● About this task: In the entries below, which lines run from the one containing "ALE vittoria WAGNER" to the one containing "www.sportsoft.cz SPORTSOFT TIMING"? Copy exactly those lines, ends included, and no others.

● Dataset entries:
BEGIN

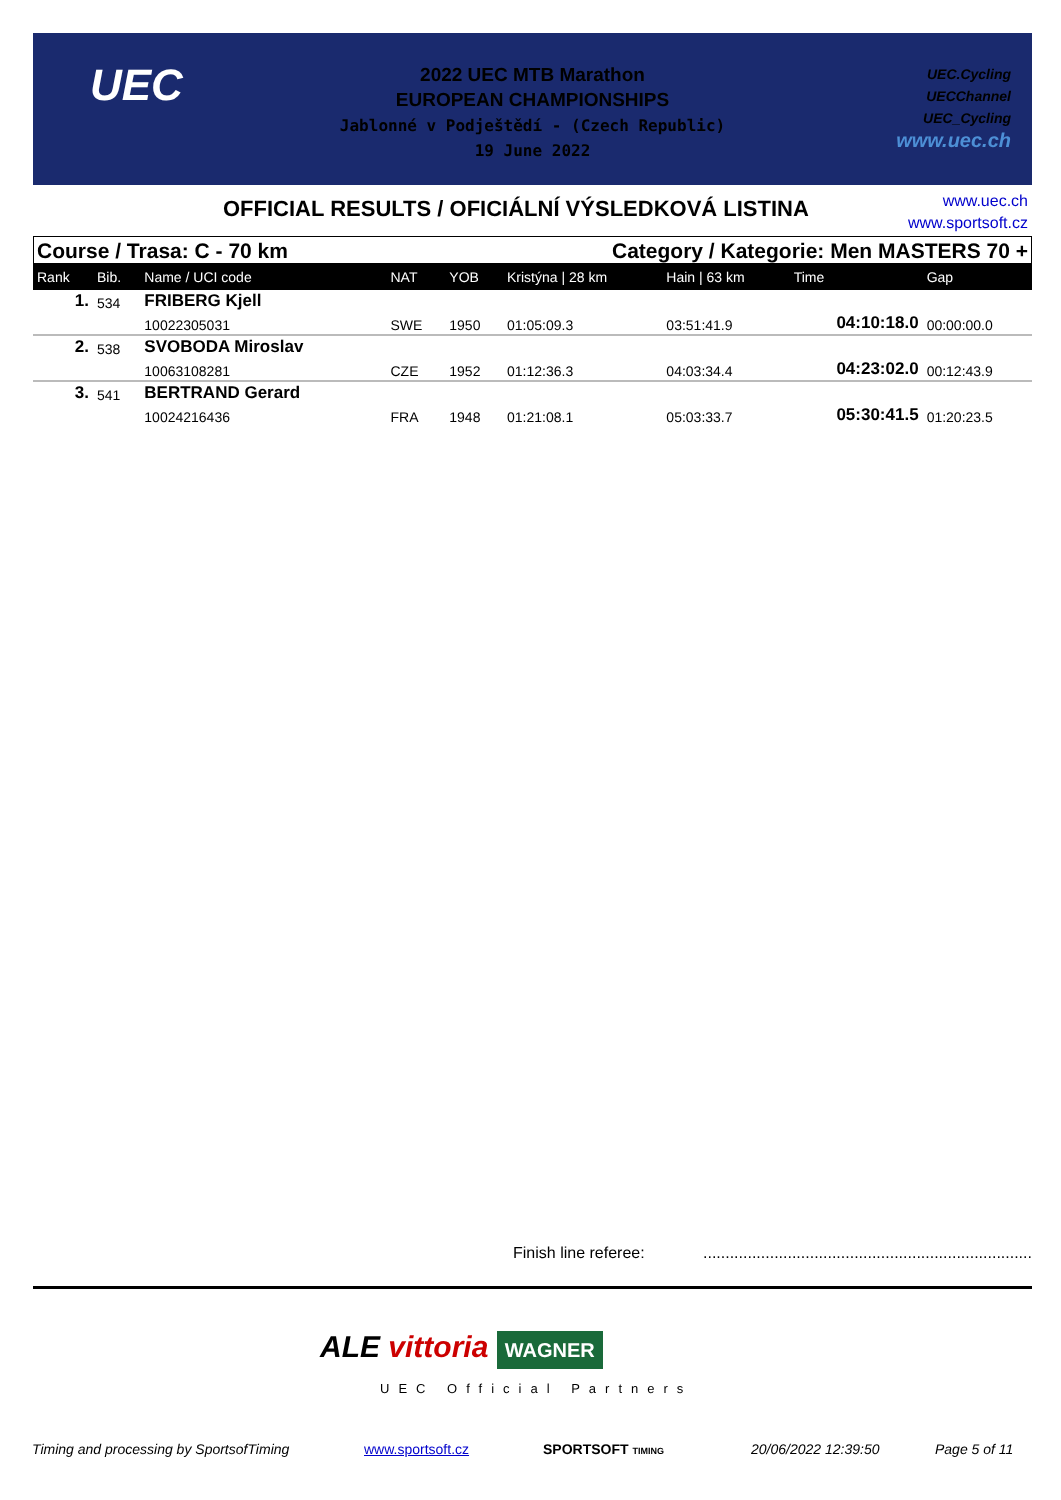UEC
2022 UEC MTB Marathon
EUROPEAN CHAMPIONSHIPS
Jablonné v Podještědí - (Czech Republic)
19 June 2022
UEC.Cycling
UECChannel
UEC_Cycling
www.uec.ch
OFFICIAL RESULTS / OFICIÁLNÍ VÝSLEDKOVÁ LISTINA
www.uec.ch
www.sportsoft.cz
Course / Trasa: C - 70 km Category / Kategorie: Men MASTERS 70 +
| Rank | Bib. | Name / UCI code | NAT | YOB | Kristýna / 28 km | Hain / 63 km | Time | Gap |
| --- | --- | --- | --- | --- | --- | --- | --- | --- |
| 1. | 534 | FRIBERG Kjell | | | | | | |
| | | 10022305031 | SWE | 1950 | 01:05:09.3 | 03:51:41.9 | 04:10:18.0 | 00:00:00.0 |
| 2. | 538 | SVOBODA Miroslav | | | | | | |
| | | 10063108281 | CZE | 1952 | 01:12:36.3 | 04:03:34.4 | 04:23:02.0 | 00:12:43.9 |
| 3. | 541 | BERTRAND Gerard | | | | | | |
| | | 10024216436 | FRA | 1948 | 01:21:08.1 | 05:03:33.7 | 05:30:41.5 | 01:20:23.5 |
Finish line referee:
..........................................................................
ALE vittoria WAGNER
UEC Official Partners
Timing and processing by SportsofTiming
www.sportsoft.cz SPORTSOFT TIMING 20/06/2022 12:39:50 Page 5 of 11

END
BEGIN

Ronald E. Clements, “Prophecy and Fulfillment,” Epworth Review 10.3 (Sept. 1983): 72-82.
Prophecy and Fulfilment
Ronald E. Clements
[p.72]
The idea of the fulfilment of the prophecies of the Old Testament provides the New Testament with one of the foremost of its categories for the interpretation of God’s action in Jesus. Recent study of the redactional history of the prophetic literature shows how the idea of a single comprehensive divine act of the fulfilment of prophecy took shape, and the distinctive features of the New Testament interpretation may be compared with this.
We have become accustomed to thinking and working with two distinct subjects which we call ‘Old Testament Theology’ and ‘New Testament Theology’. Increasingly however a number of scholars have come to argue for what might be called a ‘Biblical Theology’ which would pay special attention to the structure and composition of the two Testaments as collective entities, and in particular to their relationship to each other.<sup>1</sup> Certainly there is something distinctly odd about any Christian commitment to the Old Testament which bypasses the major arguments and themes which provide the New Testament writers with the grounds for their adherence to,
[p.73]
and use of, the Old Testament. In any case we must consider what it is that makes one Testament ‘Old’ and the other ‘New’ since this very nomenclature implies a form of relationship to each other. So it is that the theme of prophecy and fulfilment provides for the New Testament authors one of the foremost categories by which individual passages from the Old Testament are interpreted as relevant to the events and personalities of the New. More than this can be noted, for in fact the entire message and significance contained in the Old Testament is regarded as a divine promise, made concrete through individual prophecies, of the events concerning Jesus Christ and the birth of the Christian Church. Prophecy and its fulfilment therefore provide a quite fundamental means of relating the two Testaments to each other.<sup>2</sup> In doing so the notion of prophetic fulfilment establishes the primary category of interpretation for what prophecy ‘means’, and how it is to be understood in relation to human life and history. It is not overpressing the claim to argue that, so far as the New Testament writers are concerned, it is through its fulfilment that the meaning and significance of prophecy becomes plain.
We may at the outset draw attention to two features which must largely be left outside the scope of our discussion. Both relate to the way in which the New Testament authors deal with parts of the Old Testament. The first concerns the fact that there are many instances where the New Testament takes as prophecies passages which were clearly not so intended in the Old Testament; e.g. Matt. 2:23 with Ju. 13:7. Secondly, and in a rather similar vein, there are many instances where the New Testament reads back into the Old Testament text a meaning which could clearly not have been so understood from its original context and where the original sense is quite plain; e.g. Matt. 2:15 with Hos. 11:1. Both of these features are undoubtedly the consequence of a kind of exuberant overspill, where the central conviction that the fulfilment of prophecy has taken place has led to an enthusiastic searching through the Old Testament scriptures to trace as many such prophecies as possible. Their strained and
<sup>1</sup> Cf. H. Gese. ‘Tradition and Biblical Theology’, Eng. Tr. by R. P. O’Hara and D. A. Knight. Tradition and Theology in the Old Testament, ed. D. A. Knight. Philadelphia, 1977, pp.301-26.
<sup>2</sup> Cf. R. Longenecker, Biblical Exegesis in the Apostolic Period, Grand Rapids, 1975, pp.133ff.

END

● Solution below:
ALE vittoria WAGNER
UEC Official Partners
Timing and processing by SportsofTiming
www.sportsoft.cz SPORTSOFT TIMING 20/06/2022 12:39:50 Page 5 of 11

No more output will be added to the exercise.